WHAT IS EXPECTED —
The data below holds the lines to copy: everything from the line containing "left knee: (589, 83, -22)" to the line containing "left ankle: (822, 347, -23)", both ends included, set down exactly.
[EXTRACTED ENTRIES]
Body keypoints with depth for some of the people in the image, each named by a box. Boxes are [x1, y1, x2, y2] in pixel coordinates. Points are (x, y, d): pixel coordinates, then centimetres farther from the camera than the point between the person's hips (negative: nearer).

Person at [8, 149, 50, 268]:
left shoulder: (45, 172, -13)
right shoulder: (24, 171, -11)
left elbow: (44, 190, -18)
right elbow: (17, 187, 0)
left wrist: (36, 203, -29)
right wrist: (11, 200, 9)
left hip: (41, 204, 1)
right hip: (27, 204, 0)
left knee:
[/EXTRACTED ENTRIES]
[EXTRACTED ENTRIES]
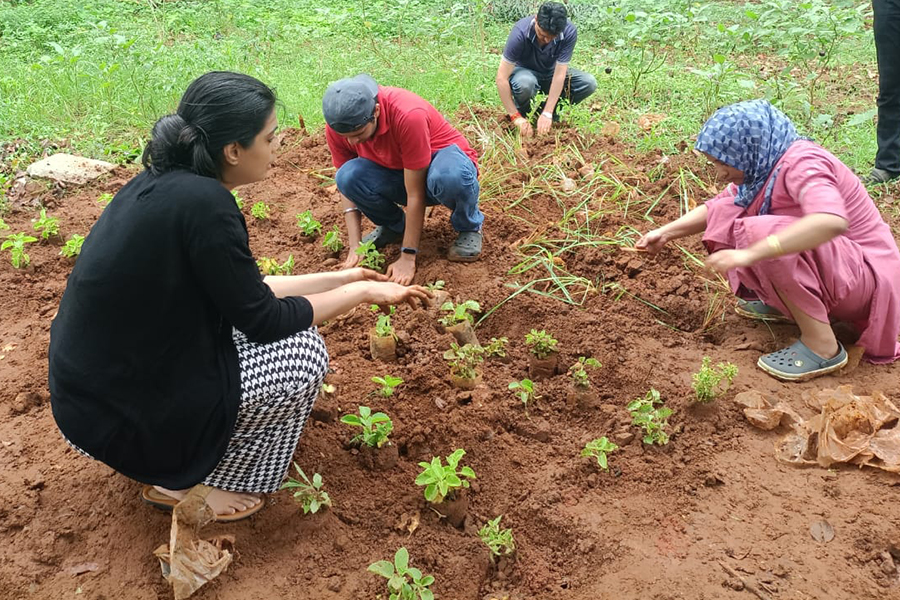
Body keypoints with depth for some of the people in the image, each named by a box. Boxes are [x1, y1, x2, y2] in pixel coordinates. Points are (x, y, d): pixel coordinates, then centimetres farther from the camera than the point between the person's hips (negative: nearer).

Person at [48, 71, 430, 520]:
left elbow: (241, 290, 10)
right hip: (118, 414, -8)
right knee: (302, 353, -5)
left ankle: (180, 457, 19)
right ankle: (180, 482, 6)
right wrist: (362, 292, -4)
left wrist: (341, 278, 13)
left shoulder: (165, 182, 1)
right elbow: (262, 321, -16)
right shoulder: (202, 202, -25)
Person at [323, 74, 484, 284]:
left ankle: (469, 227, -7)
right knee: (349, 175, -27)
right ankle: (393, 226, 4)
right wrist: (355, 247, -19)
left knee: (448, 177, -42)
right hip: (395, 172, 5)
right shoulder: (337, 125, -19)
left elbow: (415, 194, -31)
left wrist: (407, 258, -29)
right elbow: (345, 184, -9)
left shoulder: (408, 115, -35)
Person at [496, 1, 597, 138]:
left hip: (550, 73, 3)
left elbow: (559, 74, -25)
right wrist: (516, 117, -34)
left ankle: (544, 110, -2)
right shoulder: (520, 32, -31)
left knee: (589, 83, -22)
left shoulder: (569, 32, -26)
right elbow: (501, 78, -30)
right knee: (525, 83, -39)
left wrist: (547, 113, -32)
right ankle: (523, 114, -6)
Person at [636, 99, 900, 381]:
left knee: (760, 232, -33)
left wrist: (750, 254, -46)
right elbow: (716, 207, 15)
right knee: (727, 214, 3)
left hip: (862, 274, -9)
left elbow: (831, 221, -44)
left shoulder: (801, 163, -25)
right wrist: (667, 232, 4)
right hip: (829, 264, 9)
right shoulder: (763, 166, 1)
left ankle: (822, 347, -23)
[/EXTRACTED ENTRIES]
ANSWER BELOW —
left knee: (589, 83, -22)
left shoulder: (569, 32, -26)
right elbow: (501, 78, -30)
right knee: (525, 83, -39)
left wrist: (547, 113, -32)
right ankle: (523, 114, -6)
Person at [636, 99, 900, 381]:
left knee: (760, 232, -33)
left wrist: (750, 254, -46)
right elbow: (716, 207, 15)
right knee: (727, 214, 3)
left hip: (862, 274, -9)
left elbow: (831, 221, -44)
left shoulder: (801, 163, -25)
right wrist: (667, 232, 4)
right hip: (829, 264, 9)
right shoulder: (763, 166, 1)
left ankle: (822, 347, -23)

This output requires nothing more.